The governor’s plan would be funded by tapping revenues from some existing programs, such as the state’s cap-and-trade policy. Several automakers have laid out their own plans to help boost the availability of hydrogen refueling stations and electric charging stations. That includes Volkswagen which is expected to spend hundreds of millions of dollars in California to bolster a recharging network as part of its settlement of charges it rigged diesel emissions tests.

Some critics question whether it would just move pollution, however, from tailpipes to smokestacks. But proponents point to California’s increasing use of wind, solar and other non-polluting sources for its energy grid.
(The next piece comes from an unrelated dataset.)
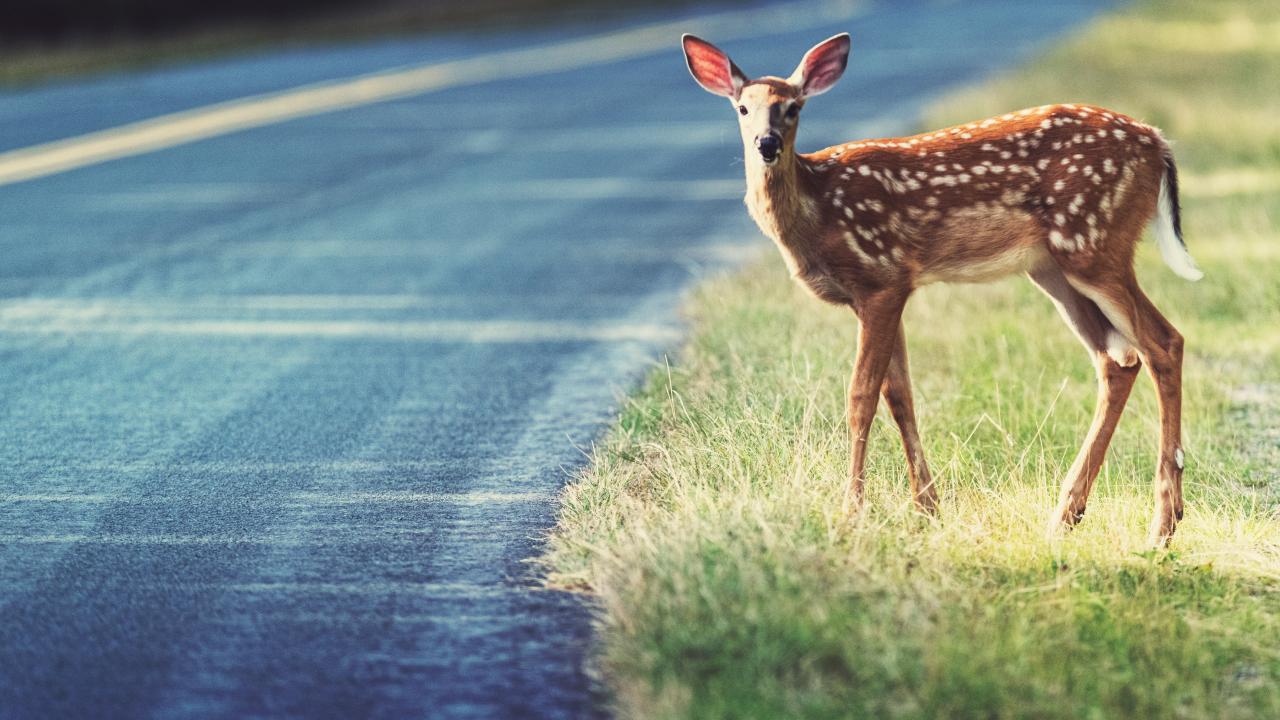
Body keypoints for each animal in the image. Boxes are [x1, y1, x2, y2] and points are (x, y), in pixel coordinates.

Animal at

Perhaps the biggest question would be how consumers might react. California has the largest fleet of plug- and hydrogen-based vehicles on the road today, about 350,000 of them, all told. But even with cash and other incentives – including access to the coveted Diamond freeway lanes – sales have been growing rather slowly.

But demand is expected to grow sharply with the introduction of new, long-range electric vehicles, including many targeting more mainstream price segments, such as the Chevrolet Bolt EV and Tesla Model 3. currently counts a minimum of 25 long-range models that will be available in U.S. showrooms by 2020. And, in recent months, a number of automakers have announced plans to ramp up their rollout of such vehicles. Two weeks ago, luxury brand Infiniti said it would go virtually all-electric by the end of the decade.

(To see more about some of the challenges of mass EV charging, Click Here.)

Brown’s proposal is actually not the most aggressive one placed before California legislators. Assemblyman Phil Ting, a San Francisco Democrat, wants to ban gas- and diesel-powered vehicles entirely by 2040. That proposal is not expected to pass. But it echoes plans being considered in France and the UK, as well as Germany and China. Both Norway and India have put rules in place to phase out internal combustion vehicles by 2030.